Lemony pecan chicken
6 Servings
Ingredients
Quantity | Ingredient | |
---|---|---|
1 | cup | Chopped fresh parsley |
½ | cup | Grated Parmesan cheese |
½ | cup | Chopped pecans |
2 | Cloves; coarsely chopped | |
1 | tablespoon | Dried basil |
3 | tablespoons | Lemon juice |
⅓ | cup | Peanut oil |
6 | Kip filets* | |
⅛ | teaspoon | Salt |
Lemon slices | ||
Lemon wedges | ||
Parsley sprigs |
Directions
OPTIONAL GARNISHES
*A "kip filet" is a skinned, boned chicken breast half.
Preheat oven to 350F.
Combine chopped parsley, Parmesan, and pecans; reserve ⅔ cup and set aside.
Combine the remaining parsley mixture, garlic, basil, and lemon juice in container of an electric blender or food processor. Process until smooth, stopping once to scrape down sides. [If halving recipe, you'll have to scrape down more than once, but it works eventually.] Turn blender to high; gradually add oil in a slow steady stream. Process until blended.
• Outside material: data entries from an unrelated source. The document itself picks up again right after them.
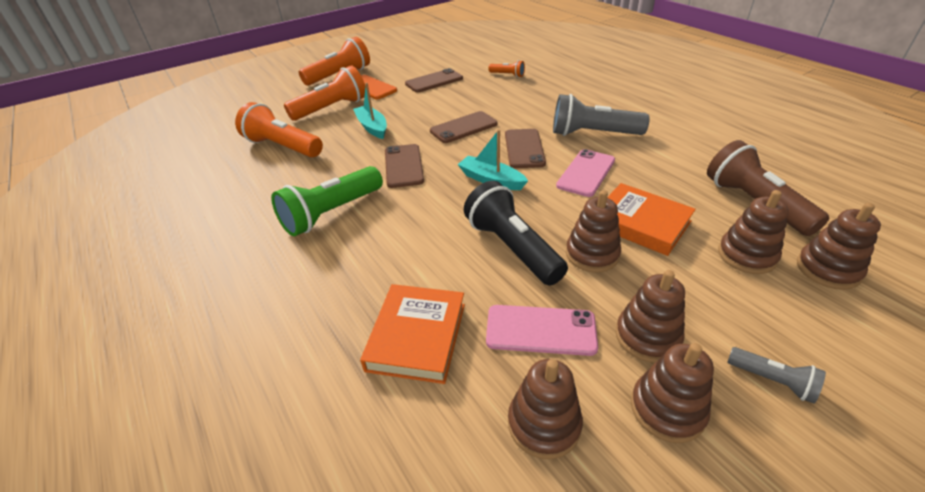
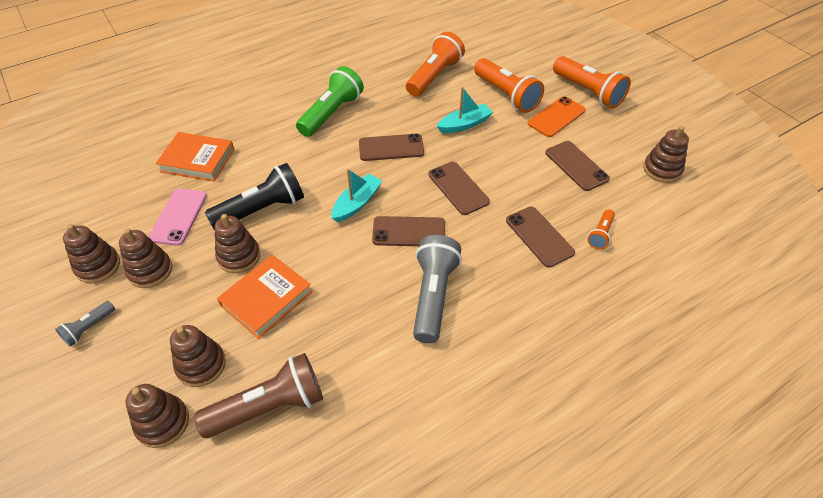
camera: 90 degrees right, 10 degrees up
(331, 213) = (332, 113): green flashlight -> green flashlight turned 75 degrees clockwise
(515, 94) = (539, 236): none -> brown phone
(544, 424) = (116, 210): brown stacking toy -> brown stacking toy (662, 169)
(586, 173) = (354, 274): pink phone -> none

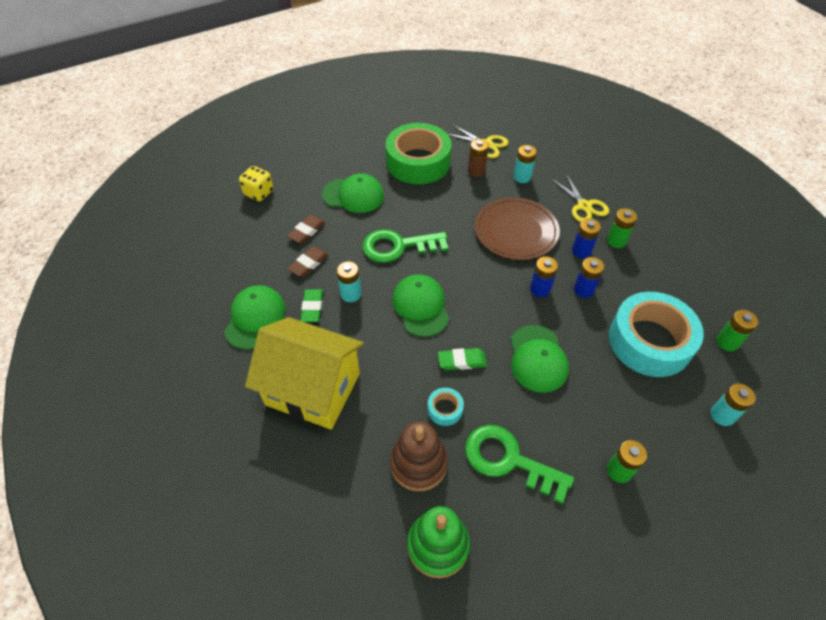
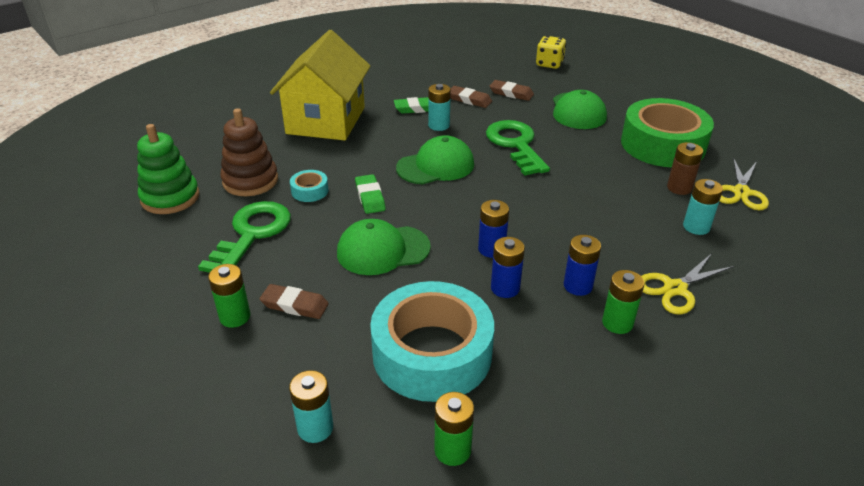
camera: 80 degrees right, 15 degrees down
(255, 318) = (396, 85): green cap -> none
(516, 231) = (585, 226): brown plate -> none
(604, 425) = (294, 305): none -> brown eraser

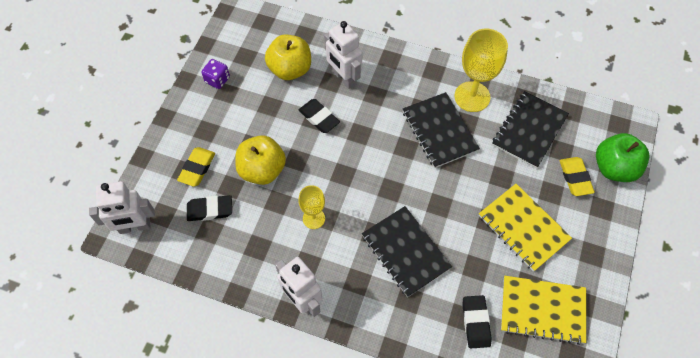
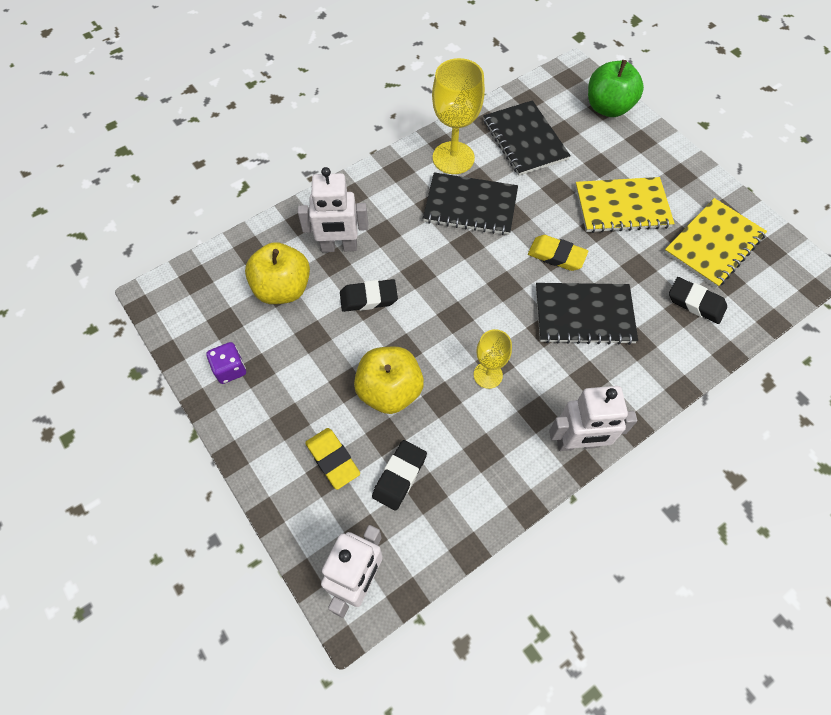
camera: 55 degrees left, 0 degrees up
(575, 178) = (598, 139): yellow eraser -> yellow eraser (556, 255)

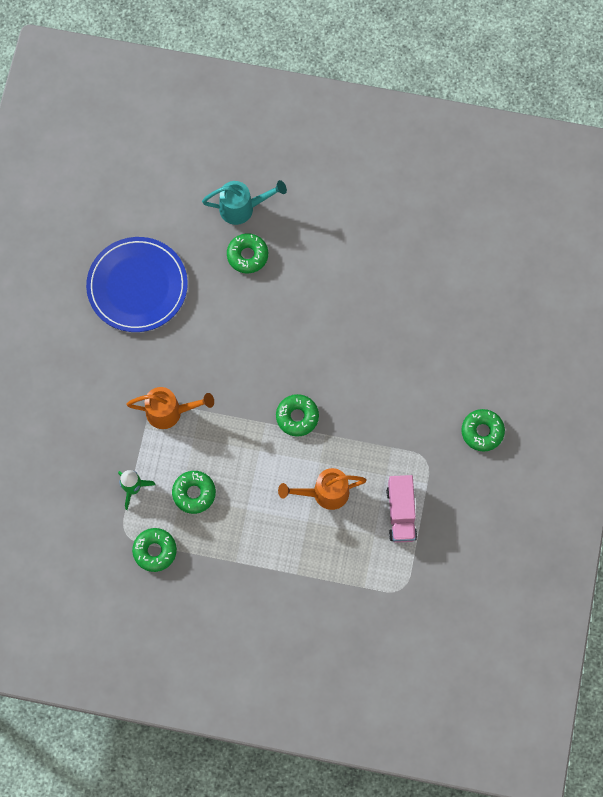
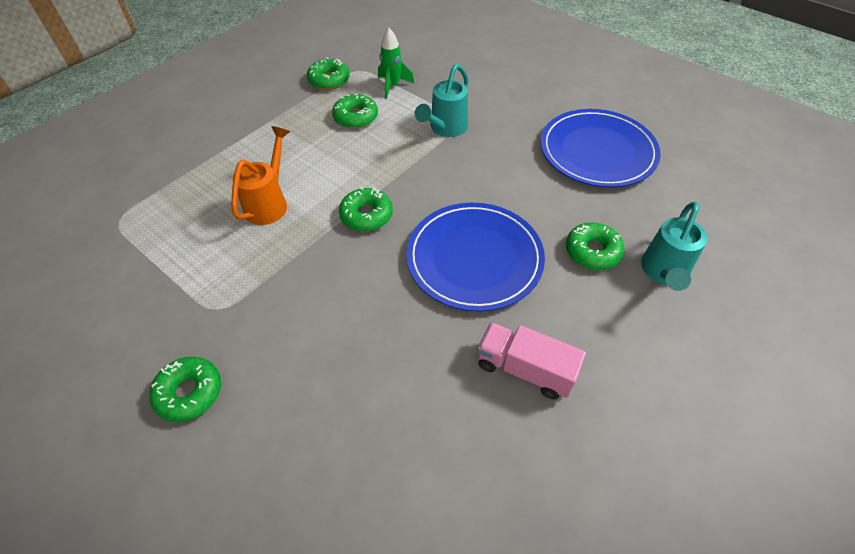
camera: 120 degrees right, 20 degrees down
(170, 412) = (445, 129): orange watering can -> turquoise watering can
(295, 325) = (474, 258): none -> blue plate
(401, 513) = (186, 256): pink truck -> pink truck (525, 369)

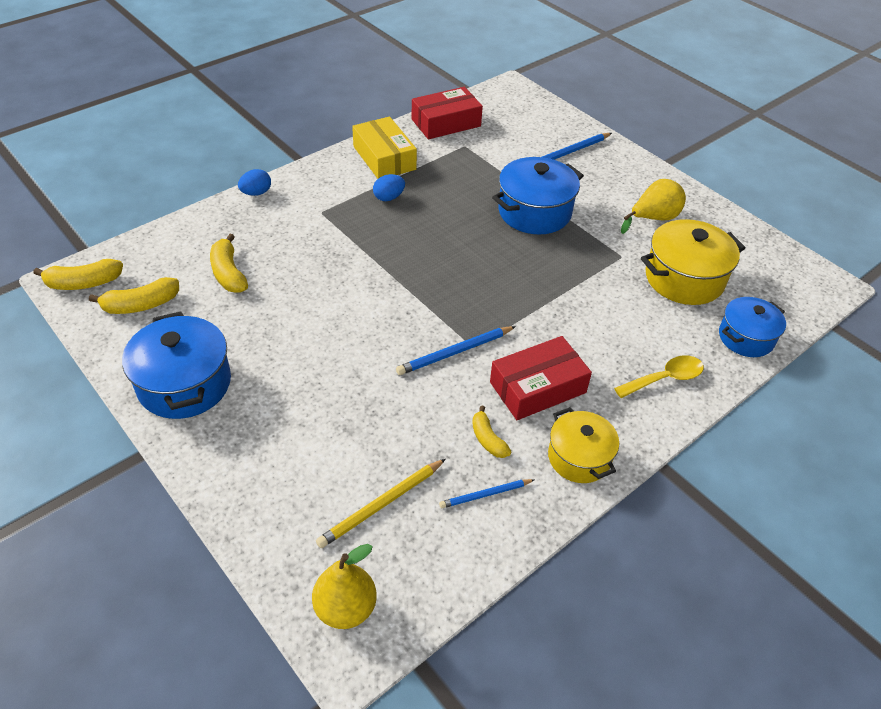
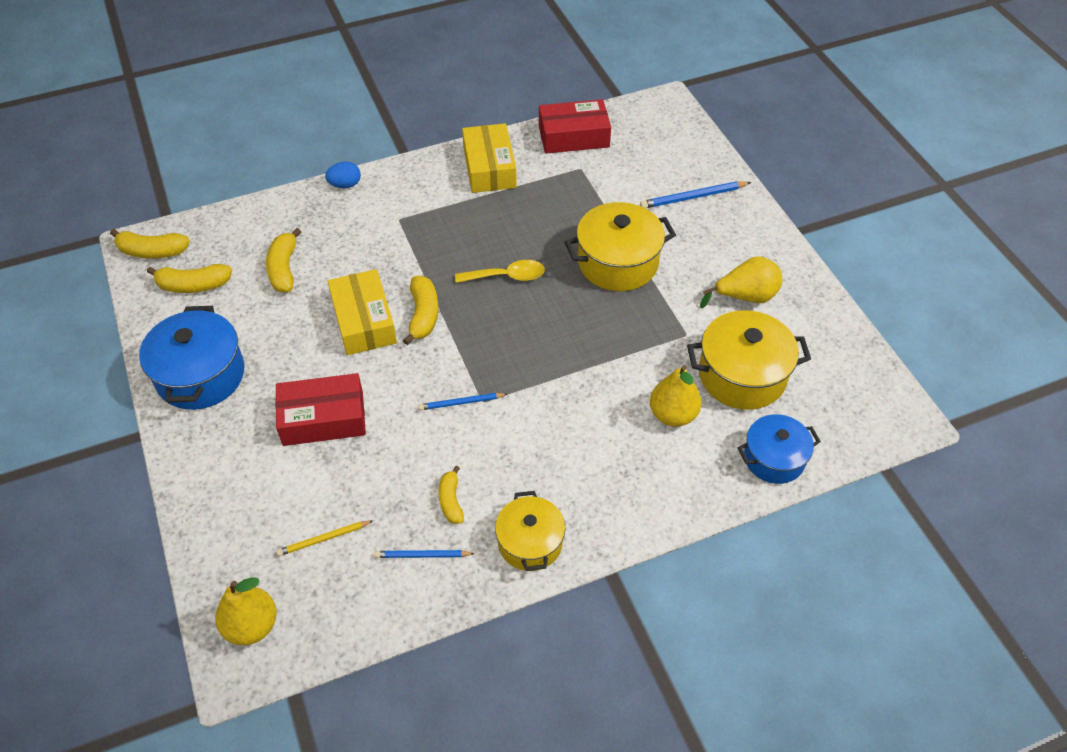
camera: 20 degrees right, 5 degrees up
(328, 302) = (364, 321): none -> yellow box
(381, 505) = (324, 539): yellow pencil -> yellow pencil, size x0.65
(383, 286) = (423, 315): none -> yellow banana
(389, 197) = (473, 215): blue egg -> none
(455, 352) = (461, 403): blue pencil -> blue pencil, size x0.65
(534, 212) = (618, 263): blue pot -> yellow pot
(538, 387) = (525, 460): red box -> red box (323, 418)
(645, 321) = (673, 415): none -> yellow pear
(665, 378) = (661, 482): yellow spoon -> yellow spoon (507, 276)

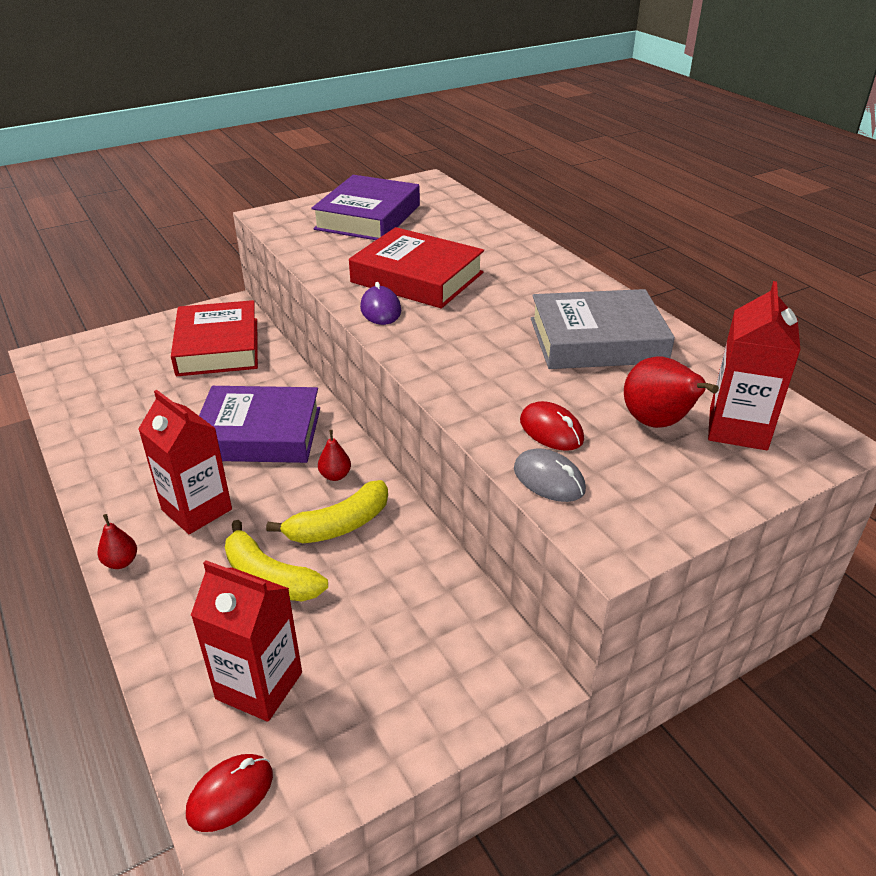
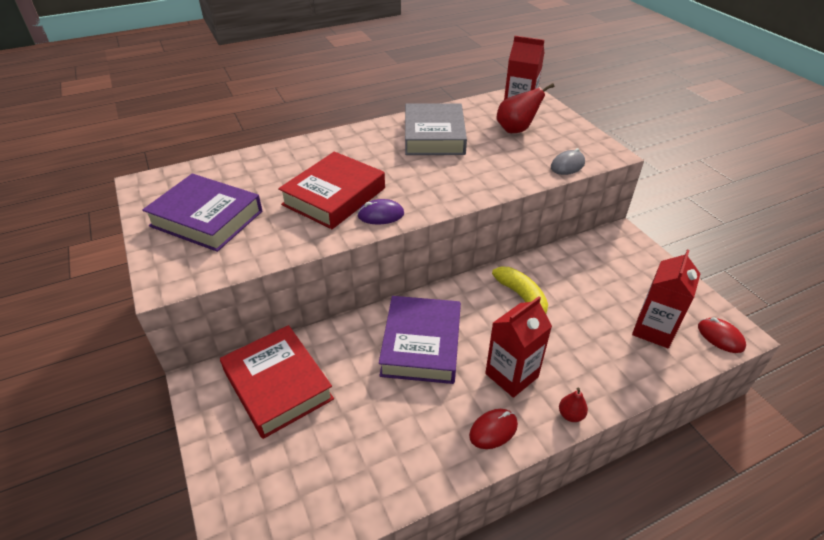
camera: 85 degrees left, 5 degrees up
(218, 346) = (278, 385): red book -> red book turned 60 degrees clockwise
(269, 577) = (572, 330): yellow banana -> none
(335, 476) = (473, 300): red pear -> none
(551, 430) = (525, 160): red mouse -> red mouse (493, 430)

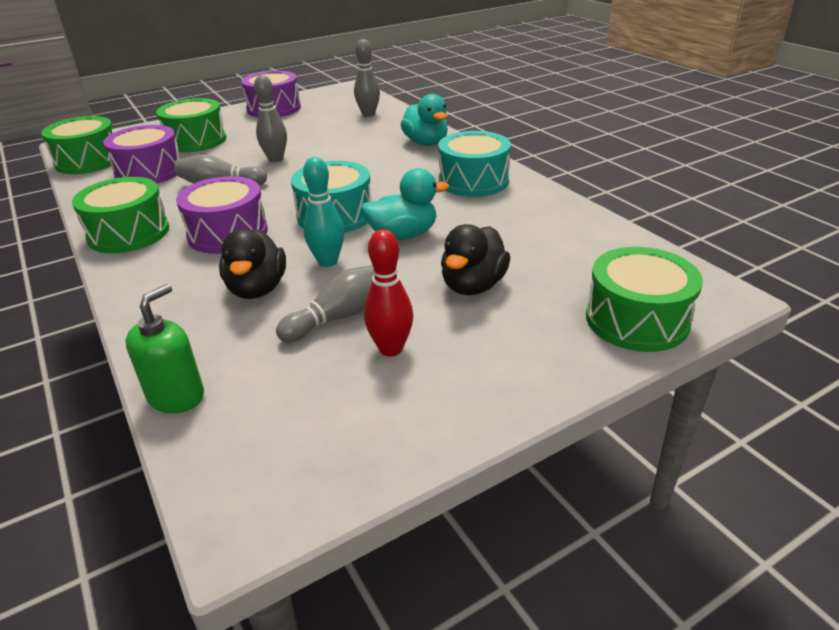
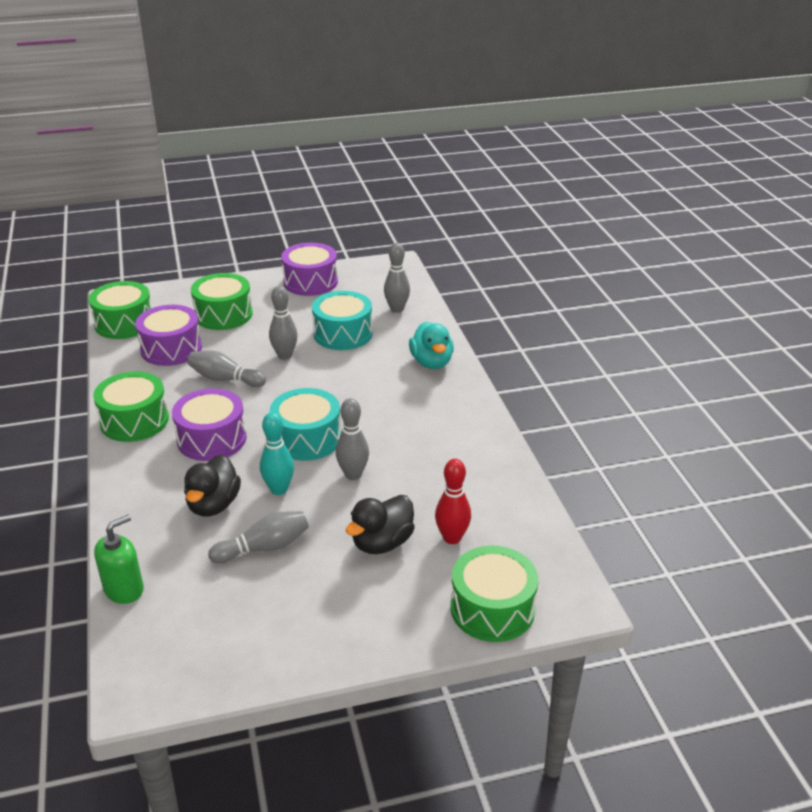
camera: 15 degrees right, 0 degrees up
(391, 349) = (288, 587): red bowling pin -> red bowling pin (452, 538)
(403, 235) = (353, 475): turquoise duck -> grey bowling pin
(473, 181) = (448, 423): turquoise drum -> turquoise drum (343, 334)

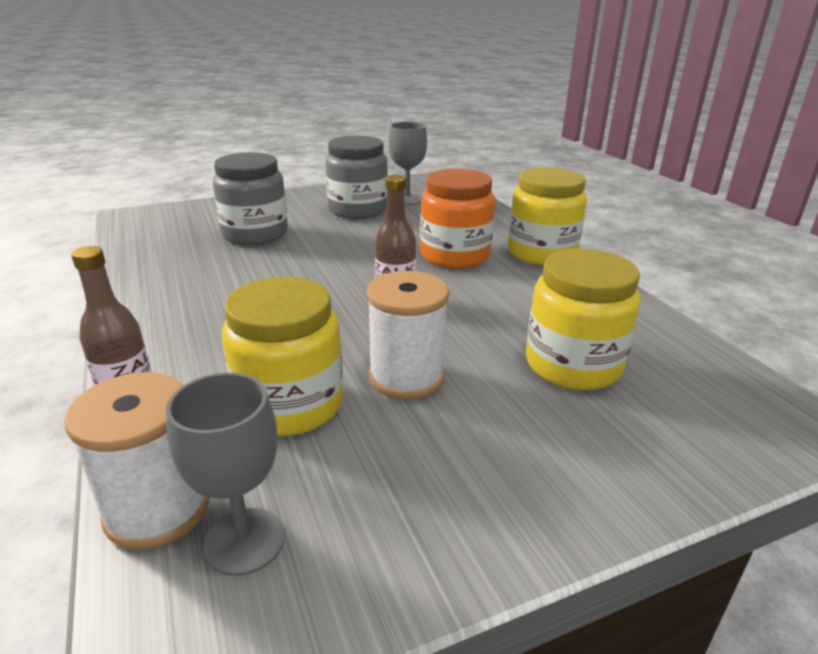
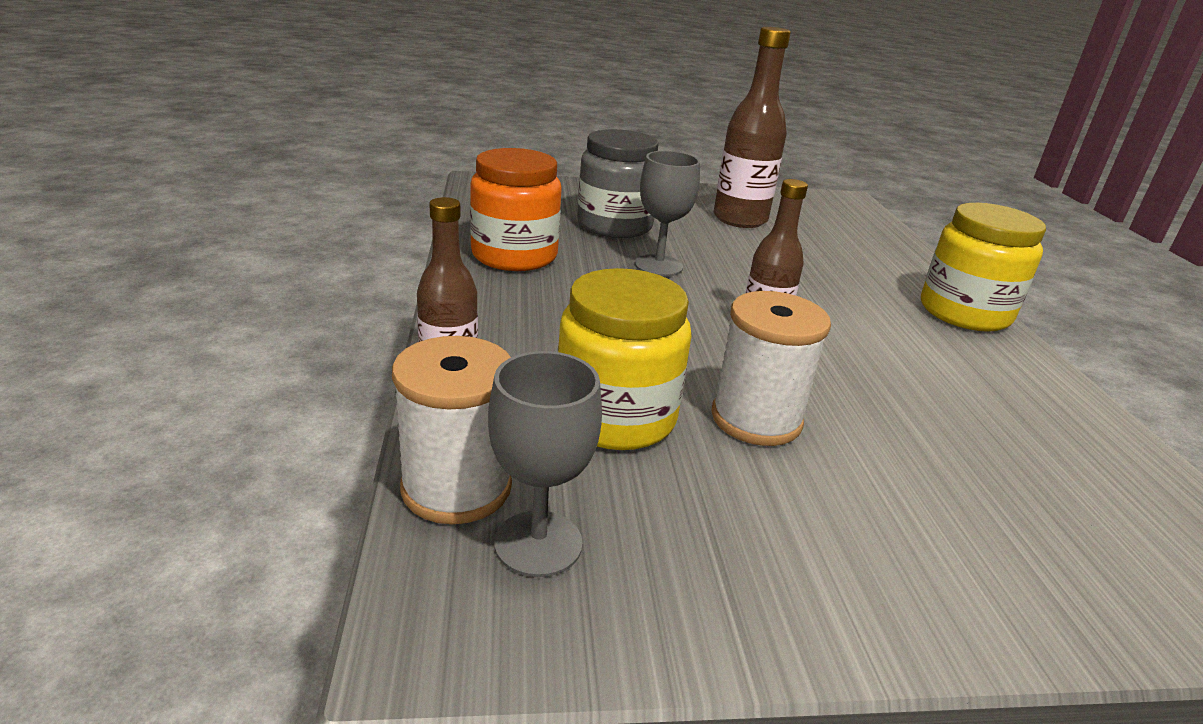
camera: 15 degrees right, 0 degrees up
(358, 210) = (740, 219): grey jar -> brown bottle
(407, 199) = (803, 218): grey goblet -> grey goblet (658, 266)
(454, 255) = (848, 294): orange jar -> orange jar (514, 256)
(573, 365) = (972, 454): yellow jar -> none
Arrange kip filets in an ungreased 11x7x1½" baking dish; sprinkle with salt. Pour mixture from blender over chicken. Sprinkle with reserved ⅔ cup parsley mixture. Bake for 30min or until chicken is done. [Took about 40min.]
Garnish if desired.
Yield: 6 servings
NOTES : This is a pretty dish for company. Simple to make. Cooking time a bit long for a weeknight, but ease of preparation might make up for that.